Throughout the entire history of Armenian literature, translations from Greek, Syriac, Latin, and Arabic, existing side by side with works written in Armenian, have played a very important role in the development of an original literature and in providing it with a basic source of nourishment. In the Middle Ages, translations were also made on occasion from Georgian, Persian, Old French, Turkish, Ethiopic, Russian, English, Italian and Spanish.
The translation movement in Armenia began immediately after the invention of the Armenian alphabet (A.D. 405), at the initiative of Ss. Mesrop Mashtots' and Sahak Part'ew, both of whom took an active part in the undertaking. Translations played a significant role in broadening the scope of the Armenian mind and in enriching the Armenian language. They provide a vivid reflection of the Armenian people's cultural relations with other peoples over the centuries, and especially with their immediate neighbors: the Greeks, the Syrians, as well as the Georgians, the Arabs, the Persians and the nations of Europe. Through translations, Armenian society inherited all the important achievements of ancient philosophy, the natural sciences, Christian theology, medieval literature, and Oriental medicine, which laid a foundation for the development of original ideas.
From a historical and cultural standpoint, the differentiation between translations and original works has only a symbolic significance, since in content and structure they represent facets—equally valued—of the same activity.

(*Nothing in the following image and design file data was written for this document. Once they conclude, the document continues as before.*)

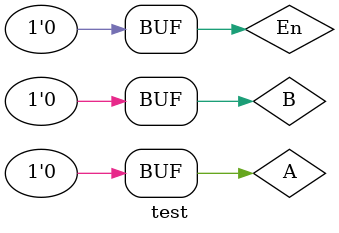
<source format=v>
`timescale 1ns / 1ps

module test();
  reg A, B, En;
  wire x0, x1, x2, x3, C, D;
  
  Decoder_2X4 d(A, B, En, x0, x1, x2, x3);
  Encoder_4X2 e(x0, x1, x2, x3, D, C);
  
  initial begin
    En = 1'b1;A = 1'b1;B = 1'b1;
  #100;
    En = 1'b1;A = 1'b1;B = 1'b0;
  #100;
    En = 1'b1;A = 1'b0;B = 1'b1;
  #100;  
    En = 1'b1;A = 1'b0;B = 1'b0;
  #100;
    En = 1'b0;A = 1'b1;B = 1'b1;
  #100;
    En = 1'b0;A = 1'b1;B = 1'b0;
  #100;
    En = 1'b0;A = 1'b0;B = 1'b1;
  #100;
    En = 1'b0;A = 1'b0;B = 1'b0;
  #100;
  end
endmodule

</source>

In the Middle Ages there was essentially no conception of any difference between the two classes of works; native and foreign authors were held in equal regard in Armenia. Witnessing to this fact are thousands of Armenian manuscripts in which original works and translations appear indiscriminately side by side. Manuscript compilations [miscellany] containing only works by Armenian authors were rarely seen. As in all Oriental Christian literatures, in Armenia translations proliferated before an original literature was able to develop. In the fifth century, however, a shift away from translations towards an original literature in Armenian occurred so rapidly that it astounds modern scholars. Only a few decades after the beginning of the translation movement, many original works were created by such important Armenian writers as Mashtots', Koriwn, Eznik Koghbats'i, P'awstos Buzand, Agathangelos, Eghishe, Movses Khorenats'i and Ghazar P'arpets'i. The creation of an original literature, however, did not signal the end of translation in Armenia; rather it embraced ever-widening areas, continuing until very recent times.